Commenting on employment issues and the Apprenticeship Levy, Tim Thomas, EEF Director of Employment & Skills Policy, said:

Employers will be relieved that the Chancellor did not add to the wave of new employment costs already announced, including the apprenticeship levy and the national living wage, and hope that the apparent decision not to meddle with pensions tax relief proves long-lasting. Some businesses will see changes to national insurance rules on termination payments and more red-tape for those legitimately using personal service companies as unnecessary and potentially costly.

On the Apprenticeship Levy, Tim Thomas, said:

Manufacturers firmly support the government’s ambition to create more high quality apprenticeships. However, they do not support the use of a levy to get there. Industry has clearly set out what the government needs to be deliver to ensure the levy is seen as a talent generator and not a tax but today’s announcement does little to allay manufacturers’ fears, even with the announcement of a 10% top-up for levy payers.

While everyone is putting their full weight into this process, it is becoming clear that the government’s deadline of April 2017 is now seriously out of synch with companies’ planning cycles. If government wants to avoid this issue becoming a policy mess, it must push back the levy implementation date to 2018.

Commenting on business rates reform, EEF Chief Economist, Ms Lee Hopley, said:

Industry will be relieved that there is no fundamental overhaul of the business rates system and that bills look set to increase less sharply in the future. However the Chancellor’s decision to remove cheaper properties from paying business rates only increases the burden on seeking revenue from plant and machinery included in calculations. Today’s measures maintain business rates as a tax on investment and may add greater uncertainty to local authority budgets in the future given their now increased dependency on plant and machinery for future revenues.

Commenting on the Government’s response to the Business Energy Efficiency Taxation Review EEF’s Senior Energy Policy adviser, Richard Warren, said:

Manufacturers will be enormously pleased to finally see the back of the CRC energy efficiency scheme, a vastly overcomplicated tax that has had a negligible effect on energy efficiency improvements in industry. We would have liked to see the government go further, however, and relinquish the revenue stream attached to this scheme, but do at least welcome the government’s clear commitment to make changes to the Climate Change Levy in a genuinely revenue neutral manner.

Continuation of the Climate Change Agreements for all sectors is extremely welcome.
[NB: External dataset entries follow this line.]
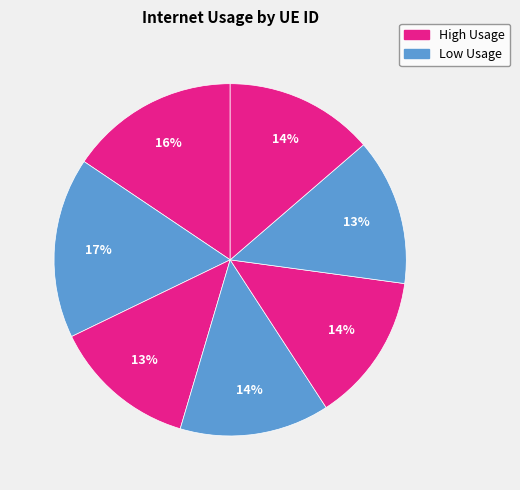

Count the number of slices in the pie.

7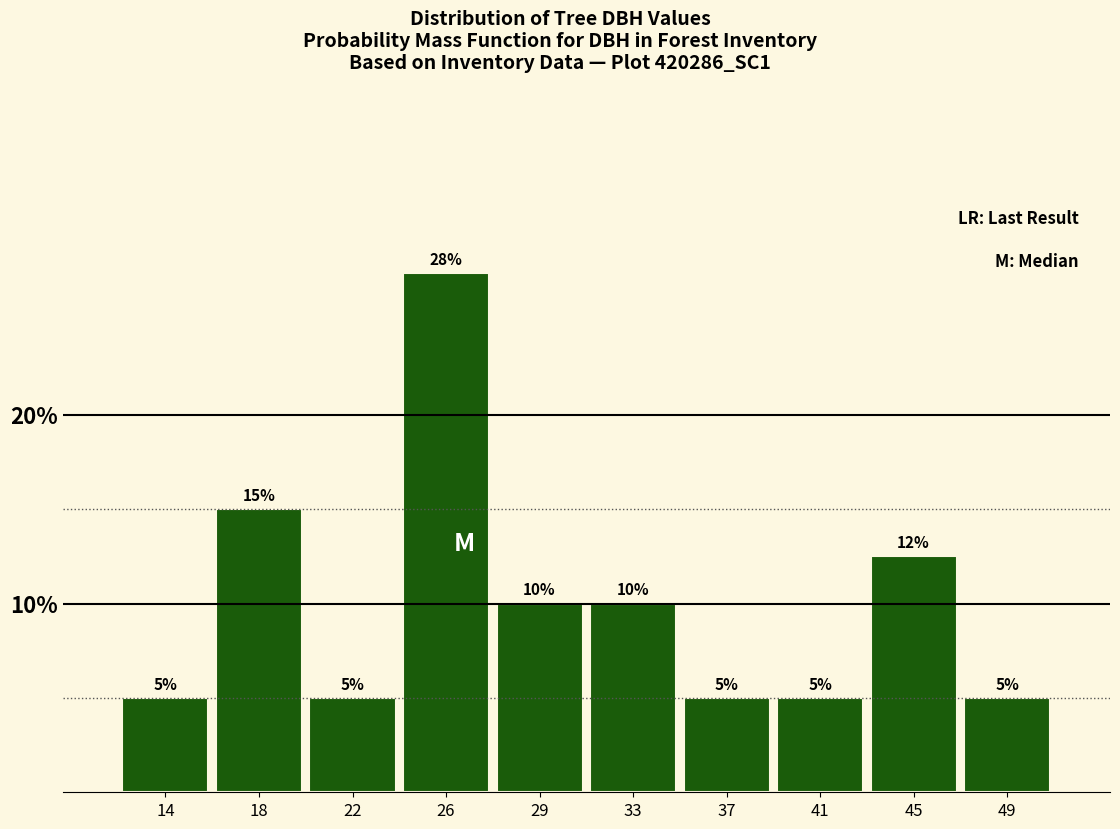

Where does the data first go above 10?

18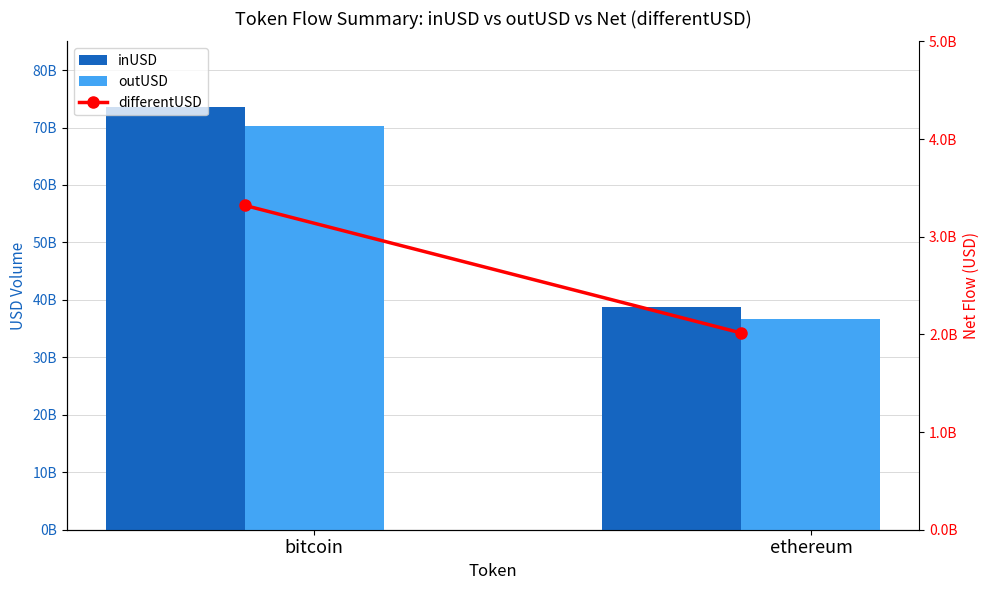

At which label is differentUSD closest to 2667246099?

bitcoin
The scheme strikes the correct balance between penalty and reward, working with the grain of business to drive investments in energy efficiency. Just as importantly, the scheme is an essential element of the package of measures protecting our most energy intensive industry from uncompetitive energy prices. Government is to be congratulated on listening to the concerns of industry and refraining from unhelpful reform.

Commenting on the Government’s announcement on the Carbon Price Support rates, EEF’s Senior Energy Policy adviser, Richard Warren, said:

Whilst we had been hoping for something more radical on the Carbon Price Floor itself, today’s commitment to continue the current freeze to the support rates beyond 2019/20 is welcome. With UK electricity consumers currently saddled with a carbon price some four to five times higher than consumers elsewhere in Europe, there can be little justification for a resumption of its original trajectory. We will continue to call for its phasing out but today’s announcement at least provides manufacturers with some certainty on cost stability for the remainder of this parliament.

Commenting on the Broadband Investment Fund, EEF Senior Business Environment Policy Adviser, Chris Richards, said:

Manufacturers need best in class provision if Britain is to take advantage of the next industrial revolution, industry will welcome today’s announcement of a Broadband Investment Fund which must be targeted to ensure this leads to a reduction in costs for business broadband by stimulating alternative providers. Only a fifth of companies believe the UK is currently at the forefront of internet connectivity.